“We had some doubts about it early on,” Bloch says. “It was a very complicated building to build, but looking back, it was well worth it,” if only to experience the interior. “Our inside is just very, very beautiful,” he says.
The new entrance, in the largest of the glass boxes, propels visitors into a sunlit atrium with a better view of the original temple than one has from the outdoors. Overhead, a 70-foot-long steel truss slashes the space like a warning: no straight paths ahead, but plenty of angles that play off the symmetry of the original building. Holl also meant to honor “the individualism” of contemporary artists such as Franz Kline, whose scrawl of lines and arcs in the painting Turin helped inspire his design.
For all its glamour, the building is still a learning experience. White plaster walls are so polished, they could bounce daylight to the heavens—if cautious curators hadn't dropped the electronic shades to safeguard the artworks. The glass stopped a bullet in tests, but curators aren't convinced it will block UV rays. Holl is clearly annoyed.

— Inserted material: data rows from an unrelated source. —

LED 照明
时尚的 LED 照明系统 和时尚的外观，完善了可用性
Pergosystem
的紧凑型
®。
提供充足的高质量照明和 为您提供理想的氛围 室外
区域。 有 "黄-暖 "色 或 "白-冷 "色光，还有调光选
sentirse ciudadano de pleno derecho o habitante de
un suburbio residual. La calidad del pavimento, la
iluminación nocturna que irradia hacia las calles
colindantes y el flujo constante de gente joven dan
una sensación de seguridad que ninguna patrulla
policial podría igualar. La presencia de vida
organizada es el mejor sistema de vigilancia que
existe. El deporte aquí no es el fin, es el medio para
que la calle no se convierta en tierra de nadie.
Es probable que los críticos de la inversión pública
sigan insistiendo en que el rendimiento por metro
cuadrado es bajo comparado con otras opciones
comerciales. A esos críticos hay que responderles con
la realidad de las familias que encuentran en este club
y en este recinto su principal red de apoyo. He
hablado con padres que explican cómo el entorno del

McVoy opens a 34-foot-tall door to show off a chapel-size gallery installed with works by Sol LeWitt. The main feature on this occasion, however, is not the art, which is still under wraps. It's the view through a panel of transparent glass. The hilltop temple—where debutantes still bow to society in the great hall, and which everyone had worried, quite rightly, would never be the same—is perfectly framed.
“You see,” Holl says triumphantly, “it defers.”